Rumunia: Habsburg zarabia na Drakuli

Rumunia. W 2017 r. rozwijała się najszybciej w UE. Postkomunistyczna spuścizna może zatrzymać sukces kraju.

Aktualizacja: 18.06.2018 21:06 Publikacja: 17.06.2018 19:07

Sybin. Przez kilkanaście lat burmistrzem tego pięknego miasta był obecny prezydent Rumunii Klaus Ioh

Sybin. Przez kilkanaście lat burmistrzem tego pięknego miasta był obecny prezydent Rumunii Klaus Iohannis

Foto: AdobeStock

Relacja z Bukaresztu

Na ulicach Bukaresztu dominuje raczej apatia. – Władza kontroluje coraz większą część naszego życia, nie da się tu wiele zrobić. Boję się o demokrację. Chcę wyjechać, może do Holandii – mówi Monica Popescu, pokazując na zabite deskami witryny, które szpecą wiele budynków stolicy. A gdy informuję, że za chwilę spotykam się z ministrem ds. europejskich Victorem Negrescu i to może być okazja to wyjaśnienia jakichś spraw, 38-letnia specjalistka od informatyki ucina: wiem, co powie. To nie wniesie nic.

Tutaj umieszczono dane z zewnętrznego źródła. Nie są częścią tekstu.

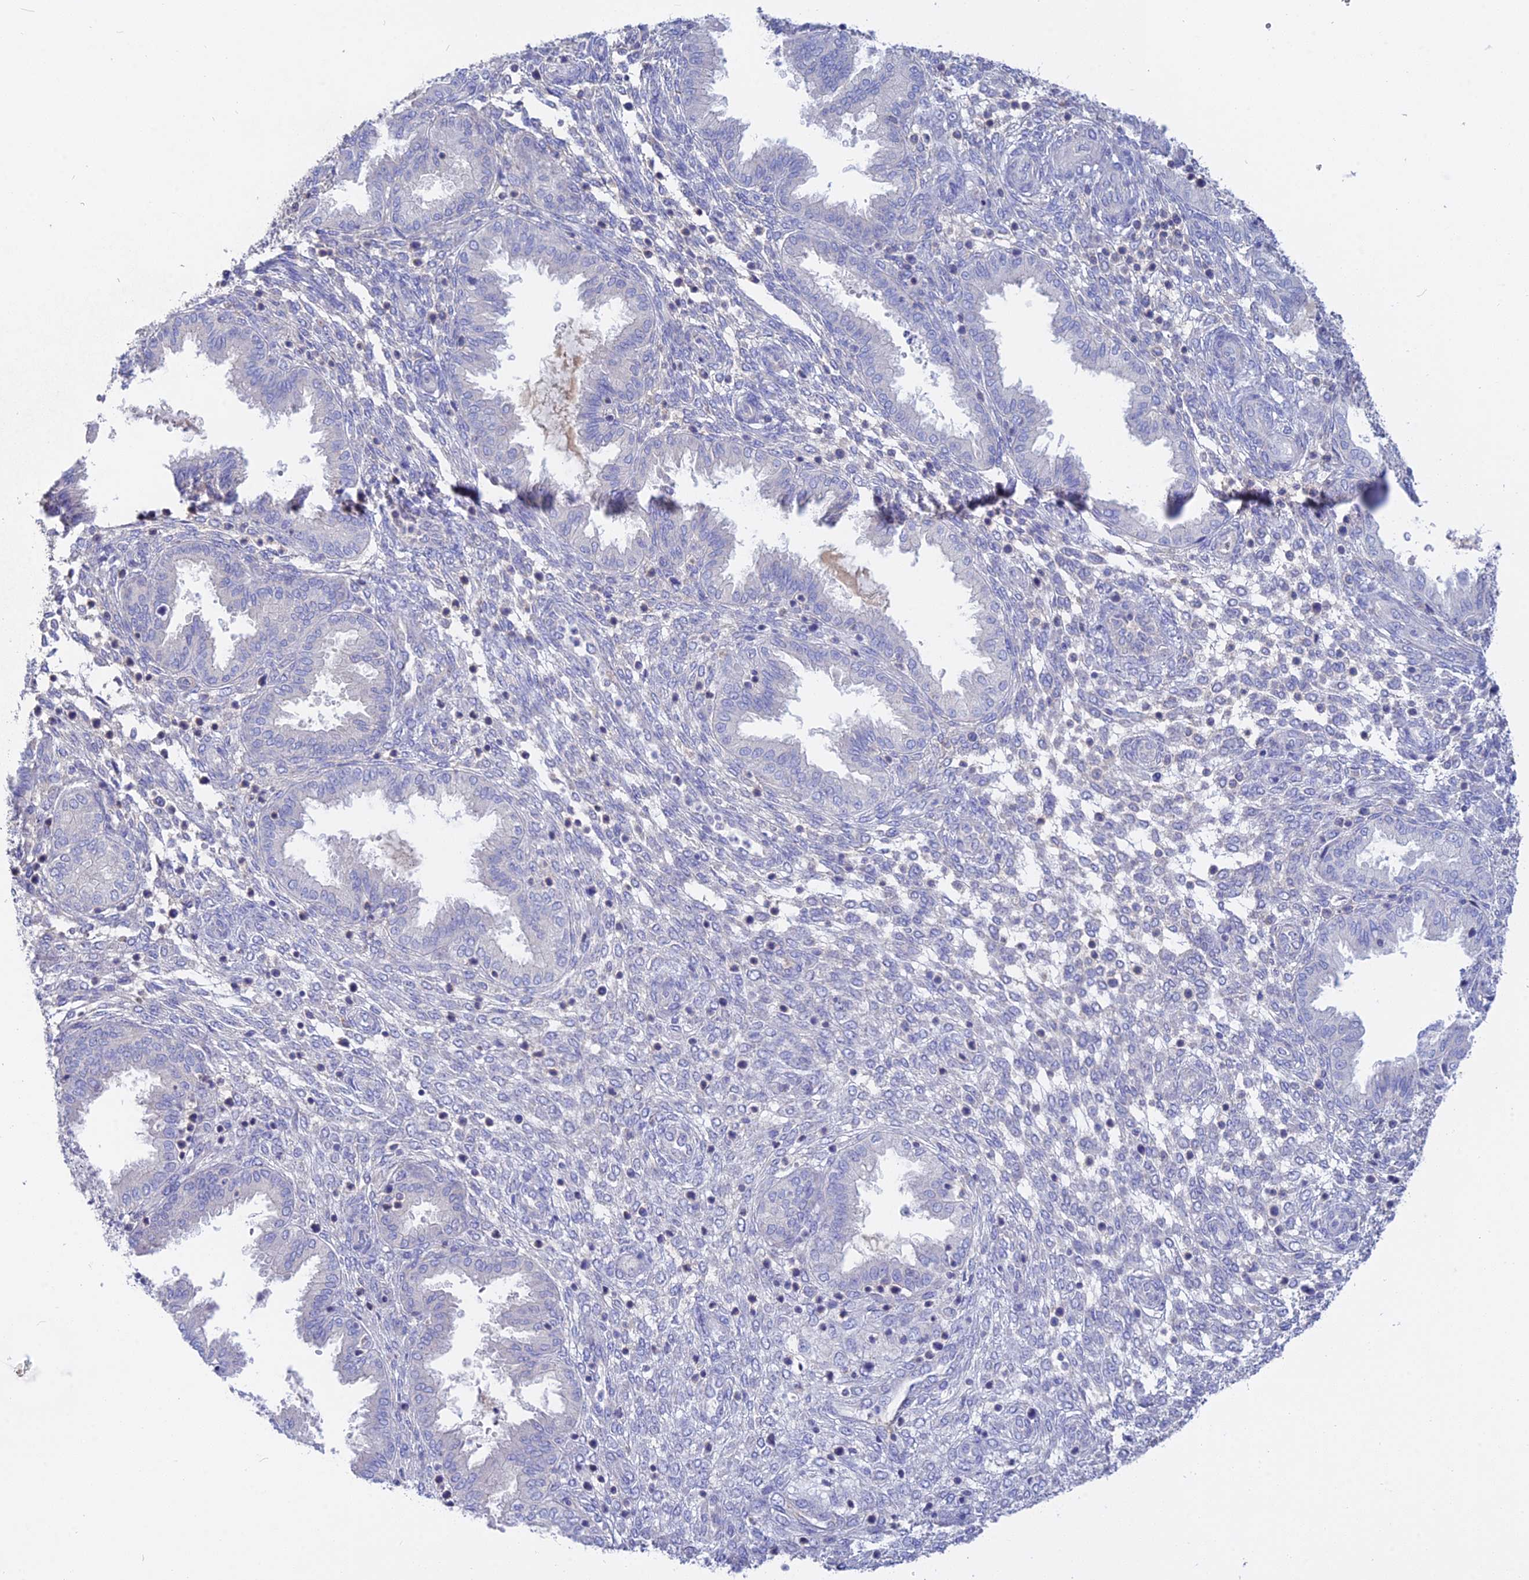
{"staining": {"intensity": "negative", "quantity": "none", "location": "none"}, "tissue": "endometrium", "cell_type": "Cells in endometrial stroma", "image_type": "normal", "snomed": [{"axis": "morphology", "description": "Normal tissue, NOS"}, {"axis": "topography", "description": "Endometrium"}], "caption": "IHC image of benign endometrium stained for a protein (brown), which reveals no positivity in cells in endometrial stroma. The staining was performed using DAB to visualize the protein expression in brown, while the nuclei were stained in blue with hematoxylin (Magnification: 20x).", "gene": "ADGRA1", "patient": {"sex": "female", "age": 33}}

Od upadku komunizmu Rumunia dokonała niezwykłego skoku: dochód na mieszkańca podwoił się z 30 do 60 proc. średniej Unii, 70 proc. eksportu trafia na zachodnie rynki, trudno też znaleźć we Wspólnocie państwo z tak niskim długiem i bezrobociem. Ale mimo to liczba Rumunów żyjących we własnym kraju spadła od 1990 r. z 23 do 19 mln. To proporcjonalnie tak, jakby Polska straciła 8 mln osób. Zdaniem Eurostatu prawie co piąty Rumun mieszka w innym kraju UE, rekord we Wspólnocie.

Skradziona rewolucja

O emigracji własnej, kogoś z rodziny czy znajomych mówią tu niemal wszyscy. Mariana Varodi, główny lekarz zespołu basenów solnych w Ocna, opowiada o swoim bracie, który z rodziną wyjechał do Luksemburga i „już nie wróci". Mircea i Cristina Oniciuc, właściciele luksusowego sklepu z winami w centrum stolicy, opisują, jak ich syn i córka zostali w Niemczech i Francji, bo „nie mogą odnaleźć się w państwie, gdzie o wszystkim decydują układy".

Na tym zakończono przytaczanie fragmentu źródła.